Глава 7. Три ордена

Если мы употребим слово “общество” в более широком смысле, можно сказать, что четверо — общество, а трое нет. Трое — три отдельных человека, с четвертым возникает признак толпы. И тень эта упала на маленький скит в Порциункуле, когда пришел некий Эгидий, по всей вероятности — бедный ремесленник. Он легко ужился и с купцом, и со священником, которые уже стали сотоварищами Франциска, но с его приходом маленькое братство перешло невидимую границу. С этих пор оно могло расти до бесконечности, во всяком случае — границы его навсегда стали открытыми. Может быть, именно в то переходное время Франциску снова приснился вещий сон — голоса говорили с ним на всех языках, по-французски, по-итальянски, по-английски, по-испански, по-немецки славили Бога. словно пришла новая Пятидесятница, удалось построить вавилонскую башню.

Раньше, чем рассказать, как он справился на первых порах со своим быстро растущим содружеством, надо представить хотя бы примерно, каким он его мыслил. Он не звал своих последователей монахами, и совсем не ясно, догадывался ли он в то время, что они — монахи. Он звал их именем, которое обычно передают у нас как “меньшие братья”, но мы гораздо точнее передадим его дух, если переведем буквальной: “братцы”. По-видимому, он уже решил, что они должны дать три обета — бедности, целомудрия и послушания, которые всегда были знаком монашества. Насколько я понимаю, его пугала не столько мысль о монастыре, сколько мысль о настоятеле. Он боялся, как бы большая духовная власть не наделила даже самых лучших людей по меньшей мере безличной, общинной гордыней, которая придаст хоть какую-то важность простой до чудачества жизни во смирении. Но главная разница между его дисциплиной и дисциплиной старых орденов заключалась в том, что францисканцы должны были стать бродягами, едва ли не кочевниками. Они должны были смешаться с миром. Монах старого типа, естественно, спросил бы: “Как же они смешаются с миром, не запутавшись в нем?” Этот вопрос много насущней, чем кажется приверженцам неопределенной религиозности; но у св. Франциска был на него ответ, и суть проблемы — именно в этом неповторимом ответе.

- - - - - - -

[ЗАДАЧА]:
Пожалуйста, продолжите текст о братстве святого Франциска, начав сразу после его последнего предложения.

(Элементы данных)
- - - - - - -

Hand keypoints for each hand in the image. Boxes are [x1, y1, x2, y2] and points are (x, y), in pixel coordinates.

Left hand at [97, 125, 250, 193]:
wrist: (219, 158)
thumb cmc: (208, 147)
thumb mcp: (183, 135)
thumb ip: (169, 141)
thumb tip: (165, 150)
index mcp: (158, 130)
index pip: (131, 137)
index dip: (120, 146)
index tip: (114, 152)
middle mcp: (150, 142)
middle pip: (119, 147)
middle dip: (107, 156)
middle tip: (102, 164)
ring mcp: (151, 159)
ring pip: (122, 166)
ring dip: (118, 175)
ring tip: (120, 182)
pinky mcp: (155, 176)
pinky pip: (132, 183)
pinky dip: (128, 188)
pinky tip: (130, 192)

- - - - - - -

[ОТВЕТ НА ЗАДАНИЕ]:
Добрый епископ Ассизи боялся за братцев в Порциункуле — у них не было ни удобств, ни денег, они ели что придется и как-то спали на земле. Св. Франциск ответил ему с той странной, почти сокрушающей мудростью, которою люди не от мира сего порою орудуют, как палицей. Он сказал: “Если бы у нас что-нибудь было, нам понадобились бы законы и оружие, чтобы это защищать”. Слова его — ключ ко всем его действиям. Они логичны; когда речь шла об этом, он всегда был логичен. В чем угодно он мог признать себя неправым, но в этом не сдавался никогда. Он рассердился в первый и последний раз, когда речь зашла об исключении из этого правила.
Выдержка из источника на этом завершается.